Elle s’interrompit, ne voulant pas sans doute blesser son fils, mais comme il la pressait:

—Seulement, ajouta-t-elle, ces lettres ont le tort irrémissible de t’avoir été adressées, Pascal!

Mais ce fut le dernier cri de son intraitable obstination.

—Maintenant, reprit-elle, attends avant de juger ta mère!...
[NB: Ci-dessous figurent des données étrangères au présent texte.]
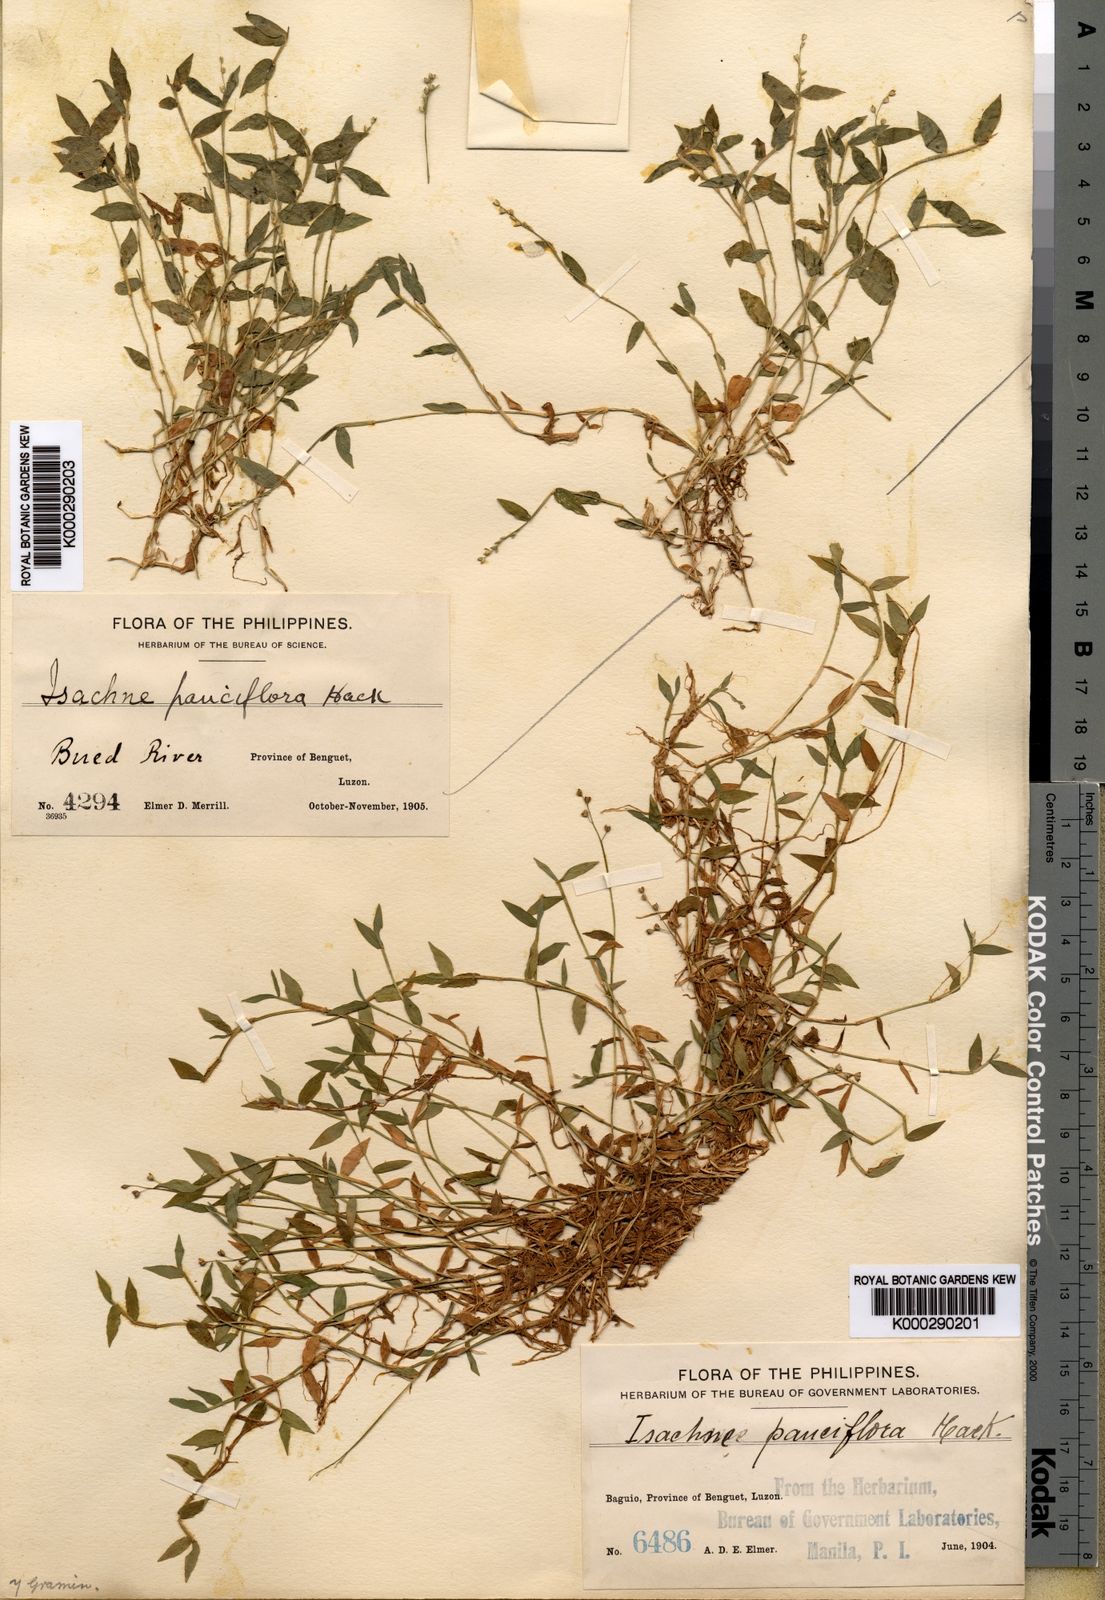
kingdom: Plantae
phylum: Tracheophyta
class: Liliopsida
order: Poales
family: Poaceae
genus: Isachne
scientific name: Isachne myosotis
Elle se leva, ouvrit vivement un tiroir, et en sortit un papier sali et froissé qu’elle présenta à son fils en lui disant:

—Lis ceci attentivement.

Ceci, c’était le billet au crayon que Mme Léon avait remis à Pascal, qu’il avait deviné plutôt que lu, à la lueur d’un réverbère, qu’il avait jeté à sa mère, en rentrant, et qu’elle avait gardé...

Il n’avait pas sa tête à lui, le soir où il avait été foudroyé par ce billet si cruel, tandis qu’en ce moment, il jouissait du libre exercice de toutes ses facultés...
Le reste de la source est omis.